A pallid, waxen trove of sabered riches
from the plunging whale, lanced from sturdy boats
pulled next the blackened gleam, the harpoon's taut line
leading to the ebbing god of depths,
stabbed in the brain that Boston wealth and light,
banks and lamps might shed their warming glow
a hundred years. And sailors, young and old,
may test their strength and pocketbook against
the gliding monster, black and red upon
the sea, that in its bloody, thrashing throes
may crush their frail barques to smithereens.
"Thar she blows," the cry from crow's nest high;
bound to longboat, in haste to lower away;
pull strongly on the oar, draw near their prey,
huge, darkly bright in shining ocean spray.
The harpooneer checks his lance, makes sure
the coil of rope is clear, bracing in the bow.

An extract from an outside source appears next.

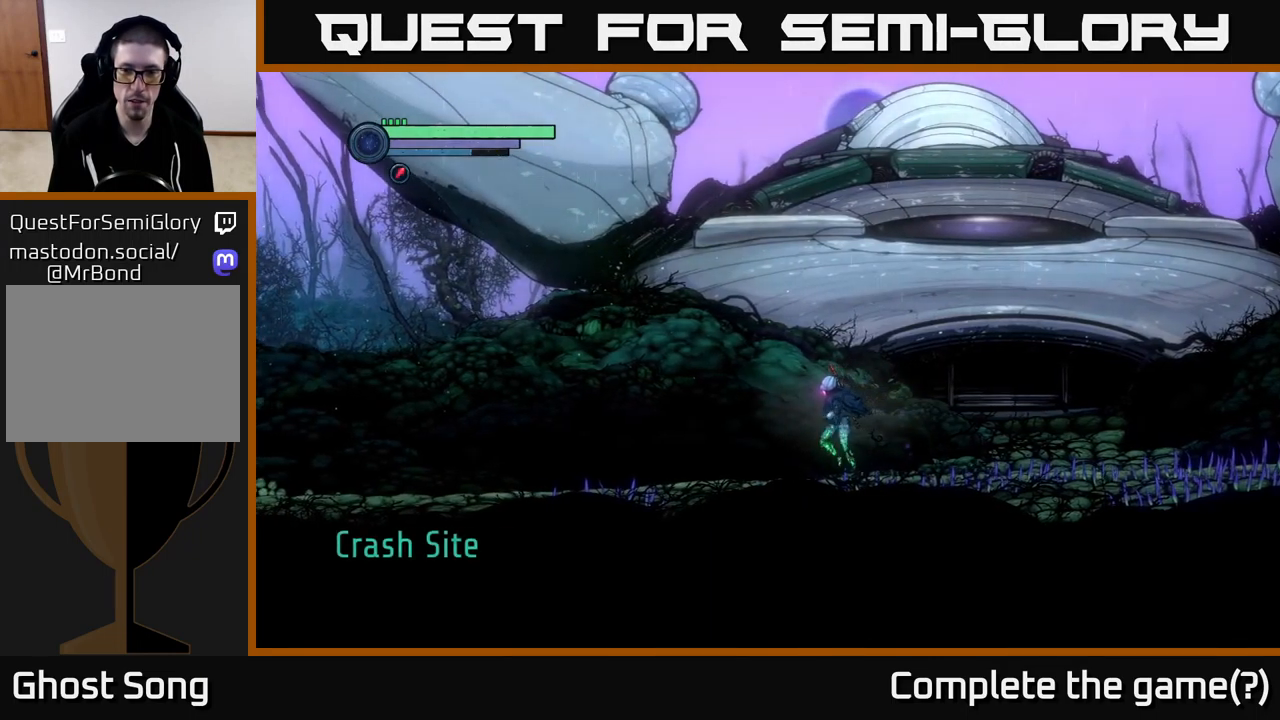
{"buttons": [], "left_stick": "center", "right_stick": "center", "events": [[450, "left_stick", "center"]]}
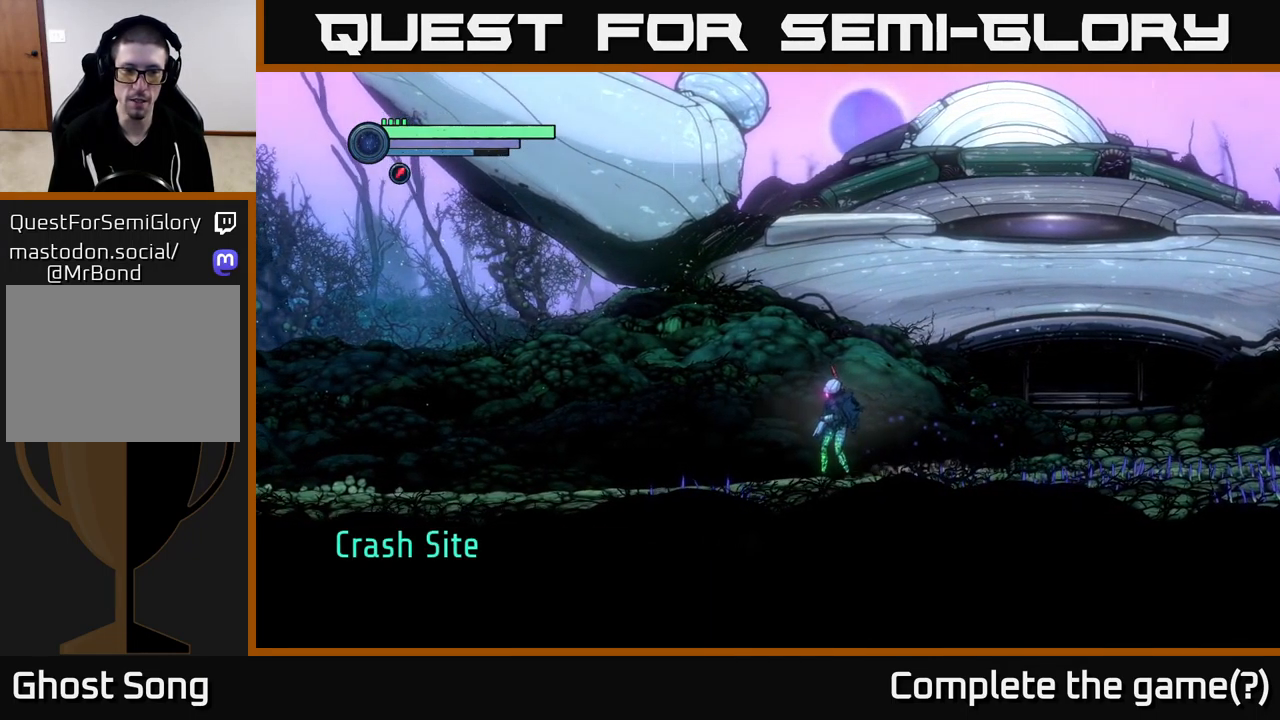
{"buttons": [], "left_stick": "center", "right_stick": "center", "events": [[217, "SELECT", "down"], [334, "SELECT", "up"]]}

Despite the heaving sea, the spear is cast
from leaping boat with intact, sinewed aim,
deep in the head, behind the eye; tailing,
snaking line uncoiling to the rear. Quickly,
the spearman grasps another, to follow
its fatal fellow in pursuit of a dollar.
Before it can submerge in an ocean grave,
they tow and lash the whale to the mother ship,
for second butchery. Cleared at last
of all things claimed by man...baleen bone
for ladies' corsets, oil for light in darkest
Massachusetts, the derelict is cut free
-- a great white cage for some Jonah undersea –
its bonds released, to slowly sink away
from shrieking seabirds' frenzied feeding,
to waiting fish and crabs, creeping crustaceans
crawling far below on the bottom, sandy,
clear of weed and muck, but for the awesome
bones with tattered shreds of white like waving flags
of truce too late unfurled, that settle,
come to rest upon the seabed far beyond
the men of Boston toiling on their ship,
tending to the rigging, final storage,
cleansing of the deck and razor flensing tool
that took treasure from the sea to darkened hold...
where such as Ishmael, Ahab, Starbuck, are carved
from the carcass of imagination,
an inner stew of fact and fancy, bits and chunks,
mundane, sad, profound; combined to brew
a savage bouillabaisse of misbegotten man.
A great white whale, born in the mind -- poetic
mix of mystery and unconsciousness --
become the tale of God and men; the earth,
the sea, the stars; the God-given madness
of the mind that afflicts, destroys us all...
to be reborn from the sea, quest and die again.